In this fourth part, we will look at how pointer tagging works to provide security and isolation in a single level storage system.

The problem#

In a traditional virtual memory system, each process has its own address space, which provides a natural way to isolate processes from each other. Also, since all disk I/O go through the operating system, it can easily enforce filesystem permissions.

However, in a single level storage system where all processes share the same address space and that address space includes data on disk, a process could potentially access another process data or data on disk by simply reading or writing to specific addresses.

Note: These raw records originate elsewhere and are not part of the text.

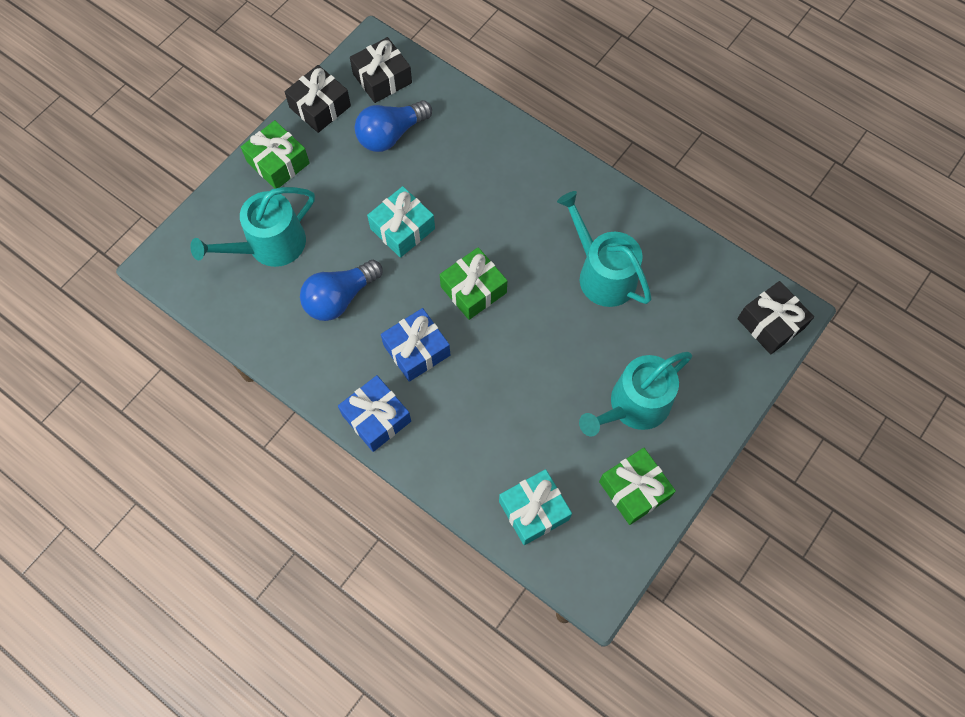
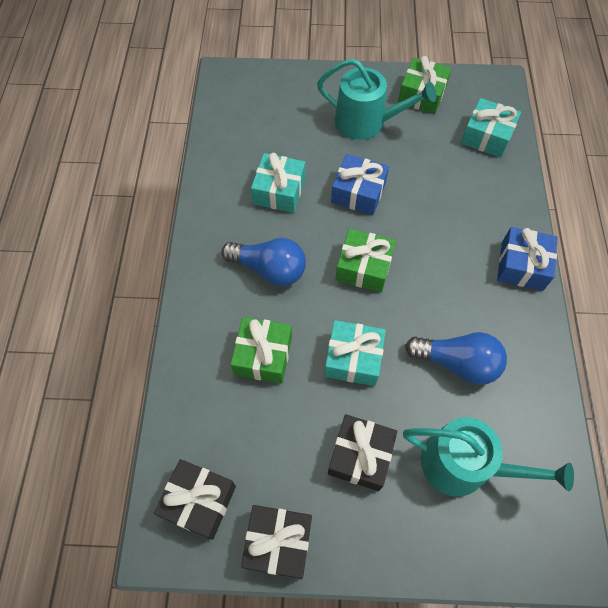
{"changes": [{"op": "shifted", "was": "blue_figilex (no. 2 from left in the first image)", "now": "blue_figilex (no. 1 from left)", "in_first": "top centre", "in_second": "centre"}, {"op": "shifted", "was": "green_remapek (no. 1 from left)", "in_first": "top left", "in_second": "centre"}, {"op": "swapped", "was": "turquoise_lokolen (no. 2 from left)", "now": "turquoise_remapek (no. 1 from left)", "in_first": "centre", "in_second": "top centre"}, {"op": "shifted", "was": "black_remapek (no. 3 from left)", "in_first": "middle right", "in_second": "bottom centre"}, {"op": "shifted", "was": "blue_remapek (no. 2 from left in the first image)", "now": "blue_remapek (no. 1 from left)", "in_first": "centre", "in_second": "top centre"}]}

Pointer tagging to the rescue#

A pointer is a variable that holds a memory address. On IBM i, a single level storage pointer is a 128 bit (16 bytes) value.

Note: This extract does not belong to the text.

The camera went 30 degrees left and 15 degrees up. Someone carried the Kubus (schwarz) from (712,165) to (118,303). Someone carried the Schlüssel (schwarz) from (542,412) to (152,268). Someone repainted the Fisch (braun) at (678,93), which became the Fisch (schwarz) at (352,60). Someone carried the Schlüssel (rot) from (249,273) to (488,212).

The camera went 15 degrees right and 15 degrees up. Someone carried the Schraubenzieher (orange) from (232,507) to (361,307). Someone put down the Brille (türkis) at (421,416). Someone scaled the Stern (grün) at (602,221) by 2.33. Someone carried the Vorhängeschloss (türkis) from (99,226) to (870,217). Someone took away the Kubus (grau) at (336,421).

To secure access to memory, a process must be prevented from assigning arbitrary values to pointers but they must still be able to perform pointer arithmetic (e.g., incrementing a pointer to point to the next byte of a memory area it is allowed to access).

To achieve this, the single level storage address space is divided into 16MB and 64KB regions. A process is only allowed to modify the lower 24 (or 16) bits of a pointer, which represent the offset within a region. The upper bits of the pointer, which identify the region and contains some metadata, are managed by the operating system and cannot be modified by the process. Only the operating system can create a pointer.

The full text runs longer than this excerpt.